**Problem to work on**. Transcribe the lines in each of the rows below, keeping every character and line break the same.

------

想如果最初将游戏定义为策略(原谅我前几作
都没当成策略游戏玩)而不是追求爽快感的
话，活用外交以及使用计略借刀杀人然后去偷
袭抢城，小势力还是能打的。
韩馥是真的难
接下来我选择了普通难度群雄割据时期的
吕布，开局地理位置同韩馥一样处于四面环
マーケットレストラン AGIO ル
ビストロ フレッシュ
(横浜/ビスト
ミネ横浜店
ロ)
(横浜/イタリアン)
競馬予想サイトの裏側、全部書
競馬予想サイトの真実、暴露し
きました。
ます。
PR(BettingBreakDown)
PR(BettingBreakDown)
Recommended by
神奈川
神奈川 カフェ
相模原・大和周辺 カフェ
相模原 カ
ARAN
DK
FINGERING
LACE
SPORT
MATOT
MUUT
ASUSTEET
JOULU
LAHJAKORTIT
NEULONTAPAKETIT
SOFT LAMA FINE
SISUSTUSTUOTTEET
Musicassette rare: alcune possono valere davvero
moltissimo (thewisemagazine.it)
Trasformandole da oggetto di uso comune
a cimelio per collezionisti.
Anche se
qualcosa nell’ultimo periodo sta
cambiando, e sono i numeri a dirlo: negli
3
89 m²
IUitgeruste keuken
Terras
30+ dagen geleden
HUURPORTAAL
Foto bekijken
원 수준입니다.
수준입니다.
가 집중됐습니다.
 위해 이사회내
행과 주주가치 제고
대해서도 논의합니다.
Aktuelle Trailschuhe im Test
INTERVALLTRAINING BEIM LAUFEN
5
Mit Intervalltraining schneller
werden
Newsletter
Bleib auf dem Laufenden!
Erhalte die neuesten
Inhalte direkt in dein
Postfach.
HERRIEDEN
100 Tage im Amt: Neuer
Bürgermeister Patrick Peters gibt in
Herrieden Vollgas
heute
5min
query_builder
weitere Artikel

------

**Result**.
想如果最初将游戏定义为策略(原谅我前几作
都没当成策略游戏玩)而不是追求爽快感的
话，活用外交以及使用计略借刀杀人然后去偷
袭抢城，小势力还是能打的。
韩馥是真的难
接下来我选择了普通难度群雄割据时期的
吕布，开局地理位置同韩馥一样处于四面环
マーケットレストラン AGIO ル
ビストロ フレッシュ
(横浜/ビスト
ミネ横浜店
ロ)
(横浜/イタリアン)
競馬予想サイトの裏側、全部書
競馬予想サイトの真実、暴露し
きました。
ます。
PR(BettingBreakDown)
PR(BettingBreakDown)
Recommended by
神奈川
神奈川 カフェ
相模原・大和周辺 カフェ
相模原 カ
ARAN
DK
FINGERING
LACE
SPORT
MATOT
MUUT
ASUSTEET
JOULU
LAHJAKORTIT
NEULONTAPAKETIT
SOFT LAMA FINE
SISUSTUSTUOTTEET
Musicassette rare: alcune possono valere davvero
moltissimo (thewisemagazine.it)
Trasformandole da oggetto di uso comune
a cimelio per collezionisti.
Anche se
qualcosa nell’ultimo periodo sta
cambiando, e sono i numeri a dirlo: negli
3
89 m²
IUitgeruste keuken
Terras
30+ dagen geleden
HUURPORTAAL
Foto bekijken
원 수준입니다.
수준입니다.
가 집중됐습니다.
 위해 이사회내
행과 주주가치 제고
대해서도 논의합니다.
Aktuelle Trailschuhe im Test
INTERVALLTRAINING BEIM LAUFEN
5
Mit Intervalltraining schneller
werden
Newsletter
Bleib auf dem Laufenden!
Erhalte die neuesten
Inhalte direkt in dein
Postfach.
HERRIEDEN
100 Tage im Amt: Neuer
Bürgermeister Patrick Peters gibt in
Herrieden Vollgas
heute
5min
query_builder
weitere Artikel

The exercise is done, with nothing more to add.